Larry Sultan, From Pictures from Home, 1991

Zack Hyman, Phalodi, Jodhpur, India, 2011

Martin Parr, From The Last Resort, c. 1983-85

Saturday, September 21, 2013

"Perceptive Stills" in Fort Wayne

Come check out Amelia's photos in Fort Wayne if you are in the area! I love her new image from the series An Honest Assessment so much that I am posting it twice.

Amelia Morris, You Know How He Feels About Power Couples, 2013

From her website:

"An Honest Assessment is a series of public declarations and private confessions. Staged self-portraits address feelings of anxiety and inadequacy. Colorful banners disarm by conveying negative thoughts in a cheerful display. Home-made whimsy through temporary tattoos, an illogical breeze, and coordinated outfits create humorous artificial scenarios. This is a light-hearted portrayal of serious concerns."

Friday, September 20, 2013

Reacquaintance with a Very Special Box

It held fishing tackle until it was cleaned in 1993 when the interior was spray painted red. Ever since then, it contained my art supplies. About twice a year, I rifle through searching for drawing pencils. I wish I had time to use the contents more. Today, I rummaged to the bottom and dug out my father's ART 111 Drawing slides from Boise State University. Several of these I used to learn anatomy. Once a very long time ago.

Thursday, September 19, 2013

A Bad Day Printing

My attempt at printing four images from the series Clear Water Samples was foiled. New computers + new printers + updated to CS6 = massive headache in color correction.

At least a small portion of the print featuring the Bubbles fits into my sketchbook.

Wednesday, September 18, 2013

Tacita Dean, Robert Smithson & Postcards

Tacita Dean, Rozel Point, Great Salt Lake, Utah, 1997/1999

Sheila tweeted this link to a Tate interview of Tacita Dean discussing JG Ballard, Robert Smithson and Spiral Jetty last week.
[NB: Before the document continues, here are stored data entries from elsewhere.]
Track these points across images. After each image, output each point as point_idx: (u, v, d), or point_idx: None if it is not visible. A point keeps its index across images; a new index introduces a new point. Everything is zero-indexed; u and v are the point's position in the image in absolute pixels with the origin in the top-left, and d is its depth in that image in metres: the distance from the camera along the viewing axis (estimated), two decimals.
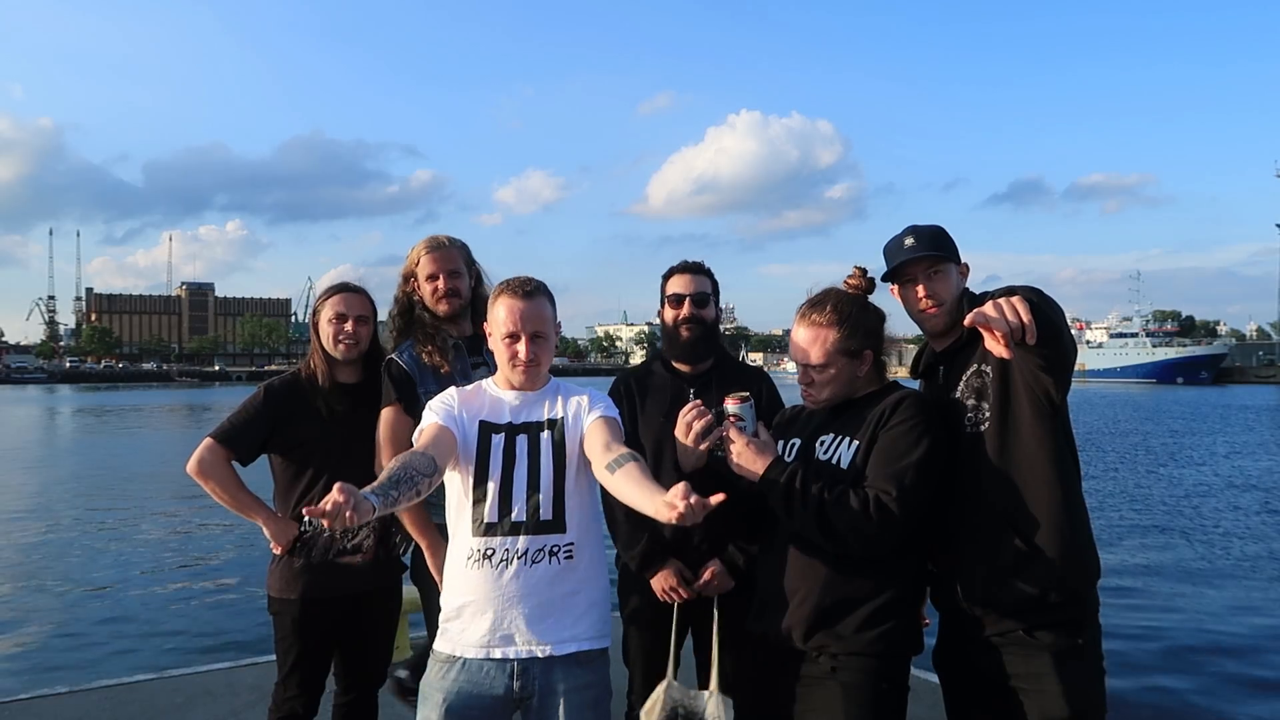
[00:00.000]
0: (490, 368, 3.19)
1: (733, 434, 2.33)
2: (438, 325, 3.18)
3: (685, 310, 3.08)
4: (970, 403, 2.32)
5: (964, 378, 2.35)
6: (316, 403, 3.08)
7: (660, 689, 2.82)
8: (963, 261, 2.47)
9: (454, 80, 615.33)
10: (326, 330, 3.10)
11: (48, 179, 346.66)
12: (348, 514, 1.84)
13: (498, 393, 2.45)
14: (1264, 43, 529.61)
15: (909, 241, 2.42)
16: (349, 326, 3.10)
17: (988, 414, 2.28)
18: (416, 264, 3.22)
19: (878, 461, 2.27)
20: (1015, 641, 2.22)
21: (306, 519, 3.00)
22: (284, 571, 3.06)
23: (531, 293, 2.41)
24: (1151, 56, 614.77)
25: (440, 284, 3.17)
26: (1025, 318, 1.93)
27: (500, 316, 2.39)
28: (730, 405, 2.36)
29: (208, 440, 3.03)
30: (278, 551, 3.07)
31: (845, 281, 2.49)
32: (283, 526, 3.06)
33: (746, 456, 2.30)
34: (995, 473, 2.25)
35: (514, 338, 2.38)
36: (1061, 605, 2.19)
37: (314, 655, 3.09)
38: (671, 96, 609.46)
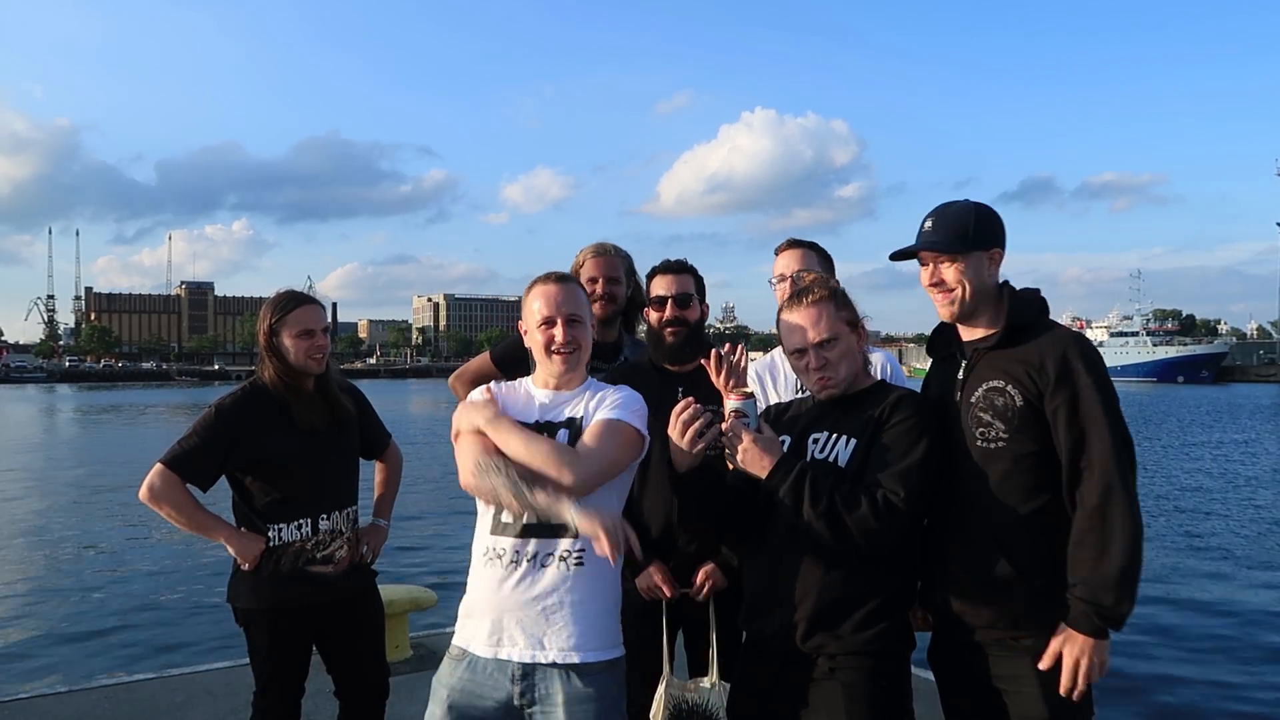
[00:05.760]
0: (605, 374, 3.29)
1: (737, 431, 2.28)
2: None
3: (668, 312, 3.08)
4: (986, 417, 2.22)
5: (986, 386, 2.24)
6: (290, 415, 3.00)
7: (660, 689, 2.82)
8: (993, 248, 2.30)
9: (474, 80, 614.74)
10: (294, 345, 2.99)
11: (62, 179, 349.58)
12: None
13: (533, 390, 2.41)
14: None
15: (927, 225, 2.33)
16: (319, 341, 3.03)
17: (1004, 435, 2.19)
18: (581, 265, 3.46)
19: (882, 461, 2.25)
20: (998, 643, 2.21)
21: (273, 532, 2.98)
22: (251, 581, 2.98)
23: (565, 278, 2.41)
24: (1165, 55, 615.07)
25: (599, 288, 3.39)
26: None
27: (534, 305, 2.36)
28: (733, 401, 2.31)
29: (158, 466, 2.91)
30: (245, 567, 2.99)
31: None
32: (247, 542, 2.97)
33: (752, 454, 2.25)
34: (999, 490, 2.19)
35: (549, 322, 2.33)
36: (1044, 611, 2.16)
37: (291, 664, 3.03)
38: (689, 96, 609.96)
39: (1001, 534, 2.18)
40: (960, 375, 2.32)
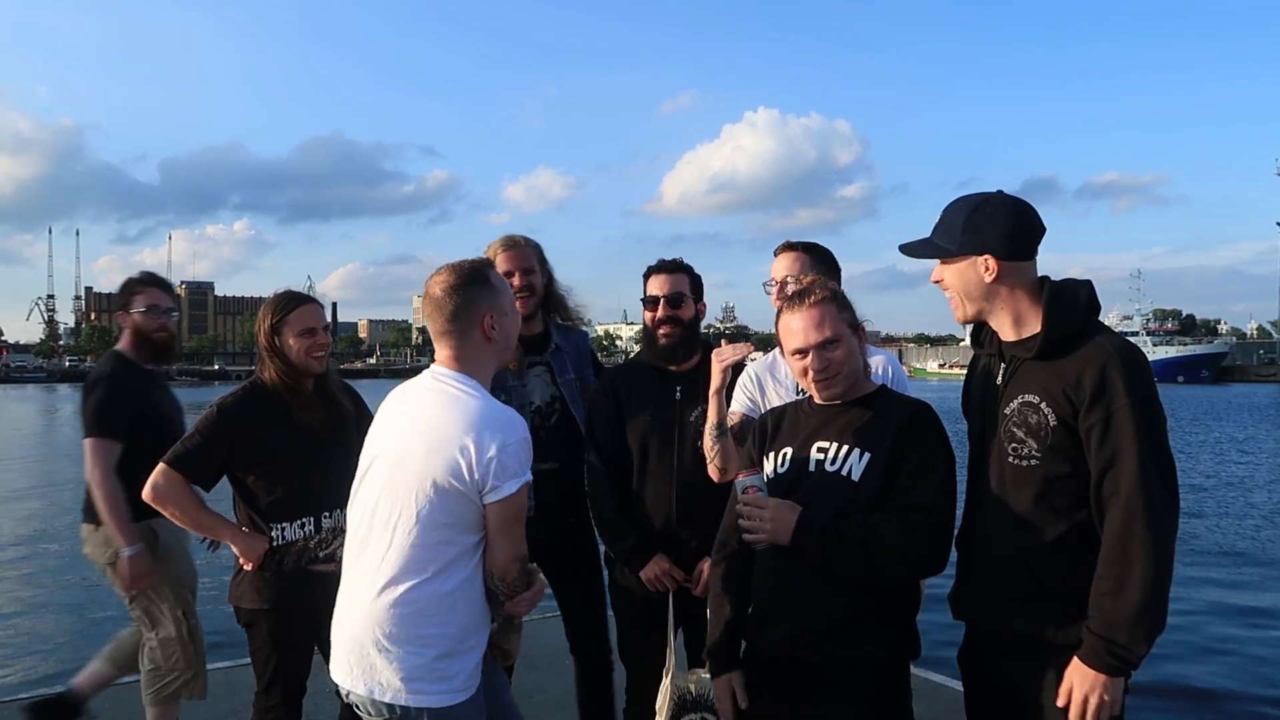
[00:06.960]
0: (555, 369, 3.36)
1: (760, 503, 2.27)
2: None
3: (661, 311, 3.08)
4: (1019, 433, 2.11)
5: (1021, 400, 2.11)
6: (291, 415, 3.01)
7: (666, 680, 2.84)
8: (984, 254, 2.10)
9: (478, 81, 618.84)
10: (296, 345, 3.01)
11: (65, 179, 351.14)
12: None
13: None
14: None
15: (937, 221, 2.21)
16: (321, 339, 3.05)
17: (1037, 454, 2.09)
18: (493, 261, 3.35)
19: (910, 485, 2.24)
20: (1023, 656, 2.15)
21: (277, 532, 3.00)
22: (253, 581, 2.99)
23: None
24: (1168, 55, 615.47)
25: (516, 280, 3.24)
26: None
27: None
28: (744, 478, 2.32)
29: (162, 465, 2.92)
30: (249, 567, 2.99)
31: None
32: (252, 542, 2.98)
33: (780, 521, 2.23)
34: (1029, 510, 2.12)
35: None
36: (1072, 630, 2.08)
37: (293, 664, 3.04)
38: (693, 96, 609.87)
39: (1030, 554, 2.11)
40: (999, 381, 2.20)
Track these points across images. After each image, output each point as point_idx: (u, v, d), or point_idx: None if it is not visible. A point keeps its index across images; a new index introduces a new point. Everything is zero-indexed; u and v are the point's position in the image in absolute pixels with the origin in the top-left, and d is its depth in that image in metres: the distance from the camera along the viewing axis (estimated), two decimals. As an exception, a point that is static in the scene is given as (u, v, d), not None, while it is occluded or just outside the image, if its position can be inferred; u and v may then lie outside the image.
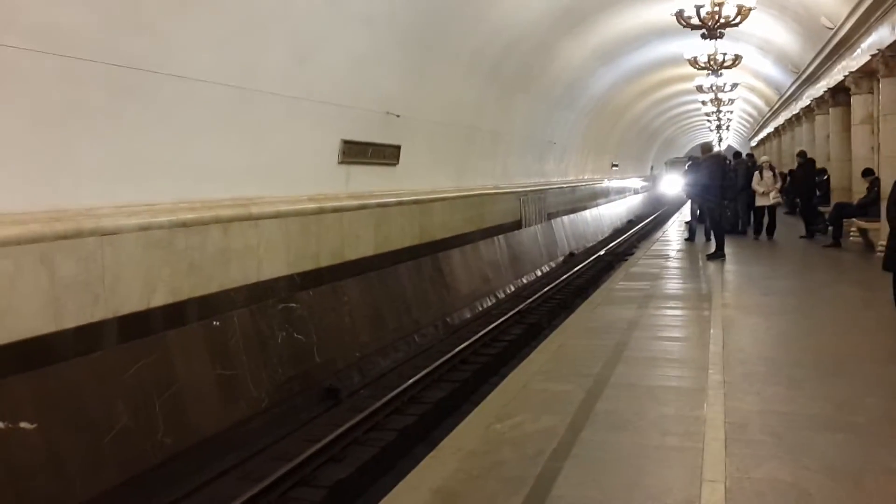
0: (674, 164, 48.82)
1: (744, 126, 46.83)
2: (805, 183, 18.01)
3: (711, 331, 7.92)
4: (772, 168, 17.80)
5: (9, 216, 6.14)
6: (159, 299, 7.61)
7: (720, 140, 43.52)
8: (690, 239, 17.27)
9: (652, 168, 50.85)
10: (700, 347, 7.30)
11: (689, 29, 13.80)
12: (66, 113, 6.65)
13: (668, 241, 18.54)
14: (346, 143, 10.98)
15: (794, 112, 24.43)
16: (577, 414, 5.33)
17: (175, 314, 7.83)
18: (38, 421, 6.14)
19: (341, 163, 11.07)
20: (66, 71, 6.46)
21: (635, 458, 4.58)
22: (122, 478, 6.66)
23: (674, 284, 11.73)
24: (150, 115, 7.53)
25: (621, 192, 38.85)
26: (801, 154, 19.65)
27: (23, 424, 6.02)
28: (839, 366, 6.50)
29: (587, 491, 4.12)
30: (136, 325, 7.29)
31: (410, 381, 9.99)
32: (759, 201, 17.05)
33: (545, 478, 4.25)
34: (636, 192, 44.75)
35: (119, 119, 7.18)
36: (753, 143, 42.42)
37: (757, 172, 17.10)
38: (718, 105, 29.70)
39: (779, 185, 17.42)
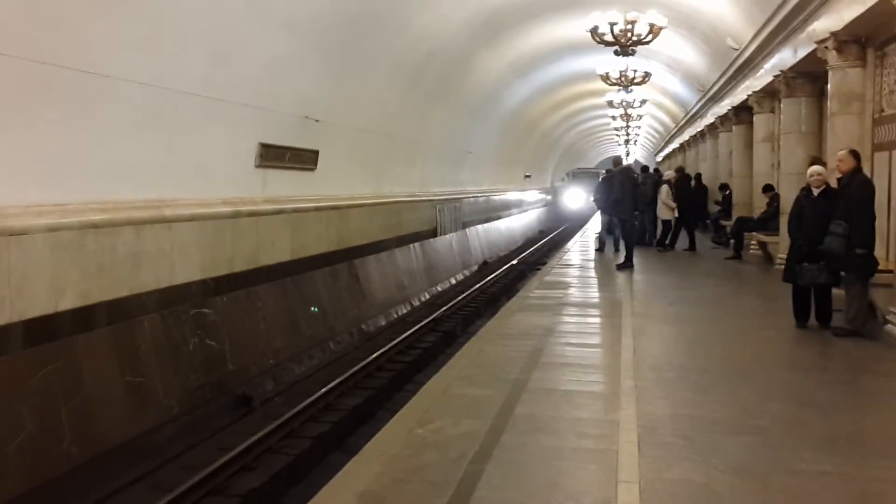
0: (577, 175, 46.73)
1: (650, 141, 48.17)
2: (681, 196, 18.58)
3: (623, 338, 8.14)
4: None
5: None
6: (68, 302, 7.37)
7: (627, 154, 44.36)
8: (601, 250, 17.69)
9: (561, 179, 48.85)
10: (612, 354, 7.50)
11: (603, 45, 14.24)
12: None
13: (578, 251, 18.94)
14: (263, 146, 10.85)
15: (699, 129, 25.31)
16: (497, 418, 5.41)
17: (84, 318, 7.59)
18: (-64, 429, 5.87)
19: (259, 166, 10.93)
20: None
21: (554, 459, 4.68)
22: (26, 487, 6.40)
23: (586, 293, 12.00)
24: (62, 112, 7.28)
25: (533, 203, 39.35)
26: (679, 169, 20.31)
27: (-82, 432, 5.74)
28: (744, 372, 6.79)
29: (508, 492, 4.19)
30: (42, 329, 7.03)
31: (325, 388, 9.92)
32: (667, 215, 17.58)
33: (468, 480, 4.31)
34: (546, 203, 44.79)
35: (30, 115, 6.92)
36: (659, 158, 43.70)
37: (667, 186, 17.60)
38: (627, 120, 30.60)
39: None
Dean discusses how different times are from 1997 when she first searched for Smithson's earthwork in the Great Salt Lake. In addition, she elaborates on her interest in the connection between the author and the artist and their relationship with Spiral Jetty. Also of note is her discussion of overpainted postcards.


Tacita Dean, c/o Jolyan, 2012-2013
100 found postcards of pre-war Kassel, hand-painted with gouache

Tuesday, September 17, 2013

Wunderkammer (again and again)

After reading Umberto Eco's Infinity of Lists, thoughts of the wunderkammer reappeared (as they often do) in addition to the presentation of collections based on old curiosity cabinets. Here are some images that I have pondered over the past couple weeks featured in Eco's book.

Johann Georg Hainz, Collector's Cabinet, 1666, Hamburg, Hamburger Kunsthalle

From Eco (page 203): "Most of what remains of the Wunderkammern are pictorial representations or etchings in their catalogs. Sometimes they were made up of hundreds of tiny shelves holding stones, shells, the skeletons of curious animals and sometimes masterpieces of the taxidermist's art capable of producing non existing animals. Other times they are cupboards, like miniature museums, full of compartments containing items that, removed from their original context, seem to tell senseless or incongruous stories."

Reliquary Urn with pebbles from the Holy Land, 17th century, Paris, Musée des Civilisations de l'Europe et de la Méditerranée

 A place that I must visit someday: the Museo del Tempo Ozzano Taro.

The three images above come from this source.

Part of me wants to spend years toiling away on a site-specific wunderkammer that no one is aware of much like Marcel Duchamp's Etant Donné.